Based on Inés Rodena's La usurpadora, the series tells the story of the twin sisters Paola Miranda and Paulina Doria, starring Sandra Echeverría, who meet again when Paola decides to start a new life, together with her lover Gonzalo Santamaría (Juan Martín Jáuregui), forcing her sister Paulina to assume her identity. In her eagerness to disappear, Paola simulates her own death, planning to eliminate Paulina, at a time when her husband, Carlos Bernal (Andrés Palacios), the president of the Republic, is going through a serious government crisis.

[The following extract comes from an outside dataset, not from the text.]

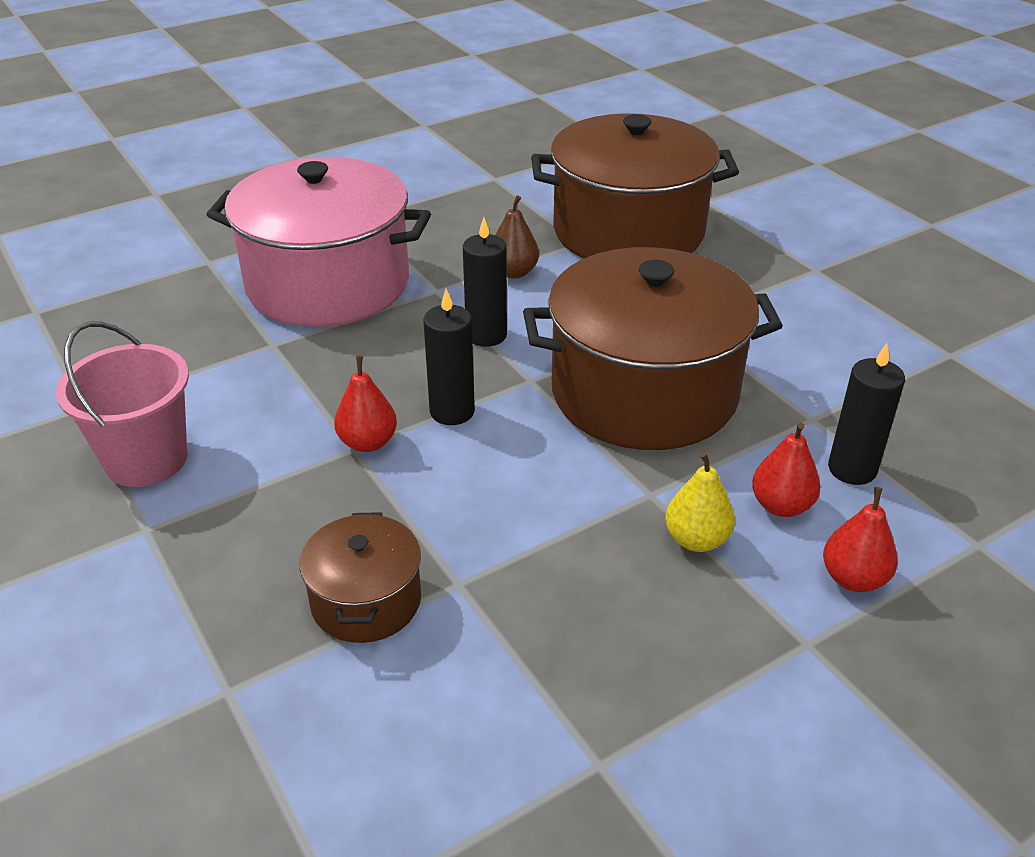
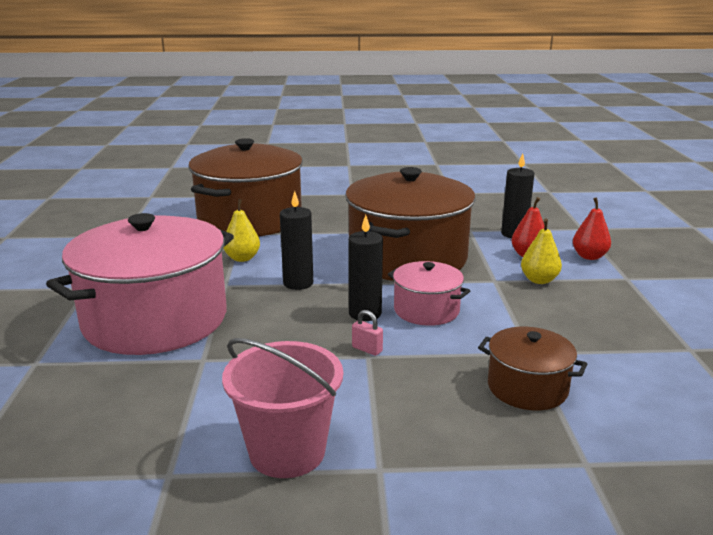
camera: 60 degrees left, 15 degrees down
(368, 442) = (367, 349): red pear -> pink padlock
(502, 457) = (426, 310): none -> pink pot
(514, 272) = (242, 258): brown pear -> yellow pear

=== Cuna de lobos (2019) ===

Based on Carlos Olmo's Cuna de lobos, The series revolves around Catalina Creel (Paz Vega), whose great beauty is only surpassed by her cruelty, will go to any lengths to secure her fortune and bloodline.

=== Rubí (2020) ===

Based on Yolanda Vargas Dulché's Rubí, the series is a sequel that will not only address those aspects known to the public, but will explore what happened to the character years later.

The series is written by Leonardo Padrón and produced by W Studios for Televisa. Camila Sodi stars as the titular character.

=== Los ricos también lloran (2022) ===

Based on Inés Rodena's Los ricos también lloran, the series is produced by W Studios for TelevisaUnivision, and stars Claudia Martín and Sebastián Rulli.

=== La madrastra (2022) ===

Based on Arturo Moya Grau's La madrastra, the series follows Marcia Cisneros who, after spending twenty years in prison for a crime she did not commit, wants to be reunited with her family. While everyone believes she is dead, she sets out on a mission to find the real culprit and get her life back. The series stars Aracely Arámbula and Andrés Palacios.

=== La maleficio (2023) ===

Based on Fernanda Villeli's El maleficio, the series stars Fernando Colunga and Marlene Favela.

== Upcoming ==
Among the next projects scheduled to be released are: A new version of El privilegio de amar produced again by Carla Estrada, and Quinceañera.

== Production ==
Filming of La usurpadora began on 25 April 2019 and concluded in August 2019. Filming of Cuna de lobos began on 15 April 2019 and concluded in August 2019. Filming of Rubí began on 20 July 2019 and concluded in October 2019. Filming of Los ricos también lloran began on 20 September 2021 and concluded on 2 March 2022. Filming of La madrastra began on 6 June 2022. Filming of El maleficio began in July 2023.